Directions:
Reply with every entry, repeated exactly as given.

(Stored data entries)
■ ■ ■ ■ ■ ■ ■
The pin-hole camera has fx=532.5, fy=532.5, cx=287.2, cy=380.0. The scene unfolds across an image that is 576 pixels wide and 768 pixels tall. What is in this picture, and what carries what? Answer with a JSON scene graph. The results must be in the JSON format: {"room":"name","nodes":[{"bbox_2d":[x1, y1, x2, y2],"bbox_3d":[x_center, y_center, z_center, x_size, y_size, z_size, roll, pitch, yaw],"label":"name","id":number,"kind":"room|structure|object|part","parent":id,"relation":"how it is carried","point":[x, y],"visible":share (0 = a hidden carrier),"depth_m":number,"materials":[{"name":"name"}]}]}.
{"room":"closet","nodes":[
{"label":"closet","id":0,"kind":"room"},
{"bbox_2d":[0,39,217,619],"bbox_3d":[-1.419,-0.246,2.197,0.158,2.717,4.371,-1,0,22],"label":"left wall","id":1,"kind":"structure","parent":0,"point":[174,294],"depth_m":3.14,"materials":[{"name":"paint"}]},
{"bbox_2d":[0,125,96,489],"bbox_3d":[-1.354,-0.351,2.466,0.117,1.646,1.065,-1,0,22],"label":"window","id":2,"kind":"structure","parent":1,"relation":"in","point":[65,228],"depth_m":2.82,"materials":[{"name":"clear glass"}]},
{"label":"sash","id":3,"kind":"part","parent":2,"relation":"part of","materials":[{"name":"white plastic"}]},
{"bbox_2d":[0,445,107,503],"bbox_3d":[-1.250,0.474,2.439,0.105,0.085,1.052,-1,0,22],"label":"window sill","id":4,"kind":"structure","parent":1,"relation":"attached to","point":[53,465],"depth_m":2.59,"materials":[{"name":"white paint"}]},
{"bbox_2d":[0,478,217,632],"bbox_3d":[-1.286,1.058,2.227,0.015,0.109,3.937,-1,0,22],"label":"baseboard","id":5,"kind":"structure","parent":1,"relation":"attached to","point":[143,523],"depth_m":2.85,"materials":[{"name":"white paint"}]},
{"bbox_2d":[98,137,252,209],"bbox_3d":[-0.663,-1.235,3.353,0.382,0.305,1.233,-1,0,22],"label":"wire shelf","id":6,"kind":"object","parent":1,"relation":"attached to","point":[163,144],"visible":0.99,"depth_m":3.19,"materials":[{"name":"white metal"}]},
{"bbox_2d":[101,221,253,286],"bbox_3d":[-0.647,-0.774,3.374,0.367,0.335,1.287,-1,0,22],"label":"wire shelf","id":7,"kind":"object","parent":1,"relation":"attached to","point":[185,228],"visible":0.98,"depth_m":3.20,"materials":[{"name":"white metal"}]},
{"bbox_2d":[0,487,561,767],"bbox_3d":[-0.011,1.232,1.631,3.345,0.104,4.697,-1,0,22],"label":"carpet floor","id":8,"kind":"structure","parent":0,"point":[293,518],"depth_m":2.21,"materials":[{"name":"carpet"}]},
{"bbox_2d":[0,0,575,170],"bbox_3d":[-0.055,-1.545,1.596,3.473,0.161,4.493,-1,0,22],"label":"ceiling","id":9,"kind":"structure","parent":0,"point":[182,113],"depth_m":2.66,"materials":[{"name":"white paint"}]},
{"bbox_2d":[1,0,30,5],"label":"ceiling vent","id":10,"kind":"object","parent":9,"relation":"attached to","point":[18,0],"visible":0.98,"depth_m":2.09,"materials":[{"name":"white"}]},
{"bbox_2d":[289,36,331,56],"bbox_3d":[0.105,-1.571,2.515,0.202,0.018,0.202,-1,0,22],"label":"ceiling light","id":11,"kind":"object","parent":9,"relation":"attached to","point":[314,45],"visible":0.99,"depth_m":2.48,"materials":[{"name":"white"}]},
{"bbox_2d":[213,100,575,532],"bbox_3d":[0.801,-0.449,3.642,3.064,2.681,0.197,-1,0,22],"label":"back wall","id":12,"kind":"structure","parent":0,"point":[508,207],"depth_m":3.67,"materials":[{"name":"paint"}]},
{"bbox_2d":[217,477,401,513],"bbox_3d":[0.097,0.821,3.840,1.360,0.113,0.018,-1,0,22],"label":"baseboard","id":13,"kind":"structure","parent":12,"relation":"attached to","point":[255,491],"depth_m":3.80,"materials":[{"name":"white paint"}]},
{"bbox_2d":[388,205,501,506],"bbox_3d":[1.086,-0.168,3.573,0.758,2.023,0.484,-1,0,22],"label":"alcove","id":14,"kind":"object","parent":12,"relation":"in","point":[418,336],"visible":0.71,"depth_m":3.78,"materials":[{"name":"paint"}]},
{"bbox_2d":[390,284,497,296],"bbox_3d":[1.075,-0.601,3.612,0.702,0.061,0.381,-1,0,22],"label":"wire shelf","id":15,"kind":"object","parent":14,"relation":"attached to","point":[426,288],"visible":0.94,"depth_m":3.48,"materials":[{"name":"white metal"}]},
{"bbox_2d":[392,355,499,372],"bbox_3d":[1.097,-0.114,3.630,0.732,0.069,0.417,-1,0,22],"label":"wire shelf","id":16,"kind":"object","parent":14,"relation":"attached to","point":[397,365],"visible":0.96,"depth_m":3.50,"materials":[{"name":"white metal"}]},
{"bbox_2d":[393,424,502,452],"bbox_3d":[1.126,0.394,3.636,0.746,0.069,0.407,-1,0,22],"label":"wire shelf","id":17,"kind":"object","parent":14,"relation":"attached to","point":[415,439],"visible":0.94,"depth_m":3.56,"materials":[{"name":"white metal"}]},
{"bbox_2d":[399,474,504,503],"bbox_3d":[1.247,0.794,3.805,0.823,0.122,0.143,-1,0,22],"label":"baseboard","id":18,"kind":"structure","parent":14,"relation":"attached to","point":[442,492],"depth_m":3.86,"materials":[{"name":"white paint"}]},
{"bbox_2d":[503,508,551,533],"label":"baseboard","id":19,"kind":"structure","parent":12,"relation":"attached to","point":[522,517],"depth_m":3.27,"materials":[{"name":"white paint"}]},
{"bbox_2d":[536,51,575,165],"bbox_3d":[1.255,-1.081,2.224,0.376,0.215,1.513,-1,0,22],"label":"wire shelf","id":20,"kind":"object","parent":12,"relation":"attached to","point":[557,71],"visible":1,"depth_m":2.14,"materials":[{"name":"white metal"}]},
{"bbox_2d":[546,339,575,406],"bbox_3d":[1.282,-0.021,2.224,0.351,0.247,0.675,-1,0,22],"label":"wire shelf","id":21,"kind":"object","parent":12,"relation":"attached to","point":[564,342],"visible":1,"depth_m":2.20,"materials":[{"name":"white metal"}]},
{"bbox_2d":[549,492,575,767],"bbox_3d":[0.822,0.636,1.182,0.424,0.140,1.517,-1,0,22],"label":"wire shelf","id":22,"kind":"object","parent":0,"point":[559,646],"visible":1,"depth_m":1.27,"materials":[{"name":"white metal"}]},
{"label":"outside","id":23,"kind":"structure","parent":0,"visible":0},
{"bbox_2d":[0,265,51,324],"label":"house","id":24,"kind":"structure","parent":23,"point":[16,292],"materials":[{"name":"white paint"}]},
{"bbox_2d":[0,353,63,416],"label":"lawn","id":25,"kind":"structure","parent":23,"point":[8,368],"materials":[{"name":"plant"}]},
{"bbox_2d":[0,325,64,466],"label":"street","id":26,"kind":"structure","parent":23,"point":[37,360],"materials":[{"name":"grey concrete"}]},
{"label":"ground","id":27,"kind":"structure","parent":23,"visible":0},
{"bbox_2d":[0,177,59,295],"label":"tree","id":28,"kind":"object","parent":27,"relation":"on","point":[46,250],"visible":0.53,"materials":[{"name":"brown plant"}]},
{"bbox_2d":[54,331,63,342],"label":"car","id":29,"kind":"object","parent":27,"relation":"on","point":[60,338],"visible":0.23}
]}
■ ■ ■ ■ ■ ■ ■
Final answer:
The pin-hole camera has fx=532.5, fy=532.5, cx=287.2, cy=380.0. The scene unfolds across an image that is 576 pixels wide and 768 pixels tall. What is in this picture, and what carries what? Answer with a JSON scene graph. The results must be in the JSON format: {"room":"name","nodes":[{"bbox_2d":[x1, y1, x2, y2],"bbox_3d":[x_center, y_center, z_center, x_size, y_size, z_size, roll, pitch, yaw],"label":"name","id":number,"kind":"room|structure|object|part","parent":id,"relation":"how it is carried","point":[x, y],"visible":share (0 = a hidden carrier),"depth_m":number,"materials":[{"name":"name"}]}]}.
{"room":"closet","nodes":[
{"label":"closet","id":0,"kind":"room"},
{"bbox_2d":[0,39,217,619],"bbox_3d":[-1.419,-0.246,2.197,0.158,2.717,4.371,-1,0,22],"label":"left wall","id":1,"kind":"structure","parent":0,"point":[174,294],"depth_m":3.14,"materials":[{"name":"paint"}]},
{"bbox_2d":[0,125,96,489],"bbox_3d":[-1.354,-0.351,2.466,0.117,1.646,1.065,-1,0,22],"label":"window","id":2,"kind":"structure","parent":1,"relation":"in","point":[65,228],"depth_m":2.82,"materials":[{"name":"clear glass"}]},
{"label":"sash","id":3,"kind":"part","parent":2,"relation":"part of","materials":[{"name":"white plastic"}]},
{"bbox_2d":[0,445,107,503],"bbox_3d":[-1.250,0.474,2.439,0.105,0.085,1.052,-1,0,22],"label":"window sill","id":4,"kind":"structure","parent":1,"relation":"attached to","point":[53,465],"depth_m":2.59,"materials":[{"name":"white paint"}]},
{"bbox_2d":[0,478,217,632],"bbox_3d":[-1.286,1.058,2.227,0.015,0.109,3.937,-1,0,22],"label":"baseboard","id":5,"kind":"structure","parent":1,"relation":"attached to","point":[143,523],"depth_m":2.85,"materials":[{"name":"white paint"}]},
{"bbox_2d":[98,137,252,209],"bbox_3d":[-0.663,-1.235,3.353,0.382,0.305,1.233,-1,0,22],"label":"wire shelf","id":6,"kind":"object","parent":1,"relation":"attached to","point":[163,144],"visible":0.99,"depth_m":3.19,"materials":[{"name":"white metal"}]},
{"bbox_2d":[101,221,253,286],"bbox_3d":[-0.647,-0.774,3.374,0.367,0.335,1.287,-1,0,22],"label":"wire shelf","id":7,"kind":"object","parent":1,"relation":"attached to","point":[185,228],"visible":0.98,"depth_m":3.20,"materials":[{"name":"white metal"}]},
{"bbox_2d":[0,487,561,767],"bbox_3d":[-0.011,1.232,1.631,3.345,0.104,4.697,-1,0,22],"label":"carpet floor","id":8,"kind":"structure","parent":0,"point":[293,518],"depth_m":2.21,"materials":[{"name":"carpet"}]},
{"bbox_2d":[0,0,575,170],"bbox_3d":[-0.055,-1.545,1.596,3.473,0.161,4.493,-1,0,22],"label":"ceiling","id":9,"kind":"structure","parent":0,"point":[182,113],"depth_m":2.66,"materials":[{"name":"white paint"}]},
{"bbox_2d":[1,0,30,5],"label":"ceiling vent","id":10,"kind":"object","parent":9,"relation":"attached to","point":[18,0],"visible":0.98,"depth_m":2.09,"materials":[{"name":"white"}]},
{"bbox_2d":[289,36,331,56],"bbox_3d":[0.105,-1.571,2.515,0.202,0.018,0.202,-1,0,22],"label":"ceiling light","id":11,"kind":"object","parent":9,"relation":"attached to","point":[314,45],"visible":0.99,"depth_m":2.48,"materials":[{"name":"white"}]},
{"bbox_2d":[213,100,575,532],"bbox_3d":[0.801,-0.449,3.642,3.064,2.681,0.197,-1,0,22],"label":"back wall","id":12,"kind":"structure","parent":0,"point":[508,207],"depth_m":3.67,"materials":[{"name":"paint"}]},
{"bbox_2d":[217,477,401,513],"bbox_3d":[0.097,0.821,3.840,1.360,0.113,0.018,-1,0,22],"label":"baseboard","id":13,"kind":"structure","parent":12,"relation":"attached to","point":[255,491],"depth_m":3.80,"materials":[{"name":"white paint"}]},
{"bbox_2d":[388,205,501,506],"bbox_3d":[1.086,-0.168,3.573,0.758,2.023,0.484,-1,0,22],"label":"alcove","id":14,"kind":"object","parent":12,"relation":"in","point":[418,336],"visible":0.71,"depth_m":3.78,"materials":[{"name":"paint"}]},
{"bbox_2d":[390,284,497,296],"bbox_3d":[1.075,-0.601,3.612,0.702,0.061,0.381,-1,0,22],"label":"wire shelf","id":15,"kind":"object","parent":14,"relation":"attached to","point":[426,288],"visible":0.94,"depth_m":3.48,"materials":[{"name":"white metal"}]},
{"bbox_2d":[392,355,499,372],"bbox_3d":[1.097,-0.114,3.630,0.732,0.069,0.417,-1,0,22],"label":"wire shelf","id":16,"kind":"object","parent":14,"relation":"attached to","point":[397,365],"visible":0.96,"depth_m":3.50,"materials":[{"name":"white metal"}]},
{"bbox_2d":[393,424,502,452],"bbox_3d":[1.126,0.394,3.636,0.746,0.069,0.407,-1,0,22],"label":"wire shelf","id":17,"kind":"object","parent":14,"relation":"attached to","point":[415,439],"visible":0.94,"depth_m":3.56,"materials":[{"name":"white metal"}]},
{"bbox_2d":[399,474,504,503],"bbox_3d":[1.247,0.794,3.805,0.823,0.122,0.143,-1,0,22],"label":"baseboard","id":18,"kind":"structure","parent":14,"relation":"attached to","point":[442,492],"depth_m":3.86,"materials":[{"name":"white paint"}]},
{"bbox_2d":[503,508,551,533],"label":"baseboard","id":19,"kind":"structure","parent":12,"relation":"attached to","point":[522,517],"depth_m":3.27,"materials":[{"name":"white paint"}]},
{"bbox_2d":[536,51,575,165],"bbox_3d":[1.255,-1.081,2.224,0.376,0.215,1.513,-1,0,22],"label":"wire shelf","id":20,"kind":"object","parent":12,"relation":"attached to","point":[557,71],"visible":1,"depth_m":2.14,"materials":[{"name":"white metal"}]},
{"bbox_2d":[546,339,575,406],"bbox_3d":[1.282,-0.021,2.224,0.351,0.247,0.675,-1,0,22],"label":"wire shelf","id":21,"kind":"object","parent":12,"relation":"attached to","point":[564,342],"visible":1,"depth_m":2.20,"materials":[{"name":"white metal"}]},
{"bbox_2d":[549,492,575,767],"bbox_3d":[0.822,0.636,1.182,0.424,0.140,1.517,-1,0,22],"label":"wire shelf","id":22,"kind":"object","parent":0,"point":[559,646],"visible":1,"depth_m":1.27,"materials":[{"name":"white metal"}]},
{"label":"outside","id":23,"kind":"structure","parent":0,"visible":0},
{"bbox_2d":[0,265,51,324],"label":"house","id":24,"kind":"structure","parent":23,"point":[16,292],"materials":[{"name":"white paint"}]},
{"bbox_2d":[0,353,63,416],"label":"lawn","id":25,"kind":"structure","parent":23,"point":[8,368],"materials":[{"name":"plant"}]},
{"bbox_2d":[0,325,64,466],"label":"street","id":26,"kind":"structure","parent":23,"point":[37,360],"materials":[{"name":"grey concrete"}]},
{"label":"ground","id":27,"kind":"structure","parent":23,"visible":0},
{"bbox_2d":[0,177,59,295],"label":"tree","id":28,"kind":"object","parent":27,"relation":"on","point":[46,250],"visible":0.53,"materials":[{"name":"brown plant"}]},
{"bbox_2d":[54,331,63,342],"label":"car","id":29,"kind":"object","parent":27,"relation":"on","point":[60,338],"visible":0.23}
]}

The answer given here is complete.